Anforderung 1 —
Welche Gruppen ruft der Text über das Zusammenleben von Deutschen und MigrantInnen auf, sich stärker für den Integrationsprozess einzusetzen?
Anforderung 2 —
Drucke aus dem Text über das Zusammenleben von Deutschen und MigrantInnen alles von "Insbesondere am" bis hinunter zu "gemeinsam zu streiten!" unverändert ab.

Textabschnitt —
------------------------------------------------

Genau an diesem Punkt ist es wichtig, den Dialog und das gegenseitige
Verständnis in den Vordergrund zu stellen statt das Trennende und die
Andersartigkeit zu betonen. Wir sollten vielmehr die verbindenden
Besonderheiten und Werte hervorheben und deutlich machen, dass diese eine
entscheidende Rolle im Zusammenleben spielen.

 

In diesen Tagen
der angespannten Nervosität, in denen oberflächliche Analysen, falsche Annahmen
und schnelle Rezepte die Diskussion beherrschen, wenden wir uns an alle, denen
das freundschaftliche Verhältnis und Zusammenwachsen von Deutschen und
MigrantInnen am Herzen liegt. Wir rufen Intellektuelle, Gewerkschaften, Medien,
Parteien und Kirchen auf, sich stärker in ihren Organisation und Initiativen,
am Arbeitsplatz und in ihrem privaten Lebensumfeld dafür einzusetzen, dass der
Integrationsprozess weiter voranschreitet. Es reicht nicht, gegen die oben
beschriebene Hetzkampagne aufzutreten, es geht vor allem darum, die Erfahrungen
der Vergangenheit zu analysieren und zu nutzen, um die Bevölkerung richtig über
die Fakten zu informieren und konstruktive Vorschläge dafür zu machen, wie der
Prozess des Zusammenlebens gefördert werden kann. Es gibt vieles, was wir
machen können.

 

Insbesondere am
Arbeitsplatz, in den Stadtteilen, in den Schulen – kurzum, in allen gemeinsamen
Lebensbereichen – sollten Treffen organisiert werden, in denen Deutsche und
MigrantInnen gemeinsam über ihre Probleme sprechen und Lösungsvorschläge
entwickeln können, es sollten gemeinsame Veranstaltungen organisiert werden, in
den das Aufeinanderzugehen und der Dialog erleichtert wird. Solche Aktivitäten
sind wichtig und notwendig.

Es ist an der
Zeit, für eine gemeinsame Zukunft gemeinsam zu streiten!

------------------------------------------------

Ausgewählte Einträge —
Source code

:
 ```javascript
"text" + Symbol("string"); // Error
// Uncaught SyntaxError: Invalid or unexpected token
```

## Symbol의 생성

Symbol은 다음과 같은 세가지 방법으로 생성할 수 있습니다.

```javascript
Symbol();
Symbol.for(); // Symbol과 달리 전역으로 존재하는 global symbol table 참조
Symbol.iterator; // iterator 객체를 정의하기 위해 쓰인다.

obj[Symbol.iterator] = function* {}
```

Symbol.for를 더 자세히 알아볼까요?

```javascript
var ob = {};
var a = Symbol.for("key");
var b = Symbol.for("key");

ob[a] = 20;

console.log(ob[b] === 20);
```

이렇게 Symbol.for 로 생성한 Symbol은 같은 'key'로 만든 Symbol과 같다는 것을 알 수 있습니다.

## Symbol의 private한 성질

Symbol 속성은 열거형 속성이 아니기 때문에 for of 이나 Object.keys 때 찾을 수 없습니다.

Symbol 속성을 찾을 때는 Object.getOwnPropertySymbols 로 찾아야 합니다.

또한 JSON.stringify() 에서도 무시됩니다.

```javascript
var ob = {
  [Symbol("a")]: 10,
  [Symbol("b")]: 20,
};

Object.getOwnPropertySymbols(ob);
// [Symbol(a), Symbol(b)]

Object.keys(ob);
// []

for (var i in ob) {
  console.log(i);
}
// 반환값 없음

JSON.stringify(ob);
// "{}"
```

------------------------------------------------

Ergebnis 1 —
Intellektuelle, Gewerkschaften, Medien, Parteien und Kirchen.

Ergebnis 2 —
Insbesondere am
Arbeitsplatz, in den Stadtteilen, in den Schulen – kurzum, in allen gemeinsamen
Lebensbereichen – sollten Treffen organisiert werden, in denen Deutsche und
MigrantInnen gemeinsam über ihre Probleme sprechen und Lösungsvorschläge
entwickeln können, es sollten gemeinsame Veranstaltungen organisiert werden, in
den das Aufeinanderzugehen und der Dialog erleichtert wird. Solche Aktivitäten
sind wichtig und notwendig.

Es ist an der
Zeit, für eine gemeinsame Zukunft gemeinsam zu streiten!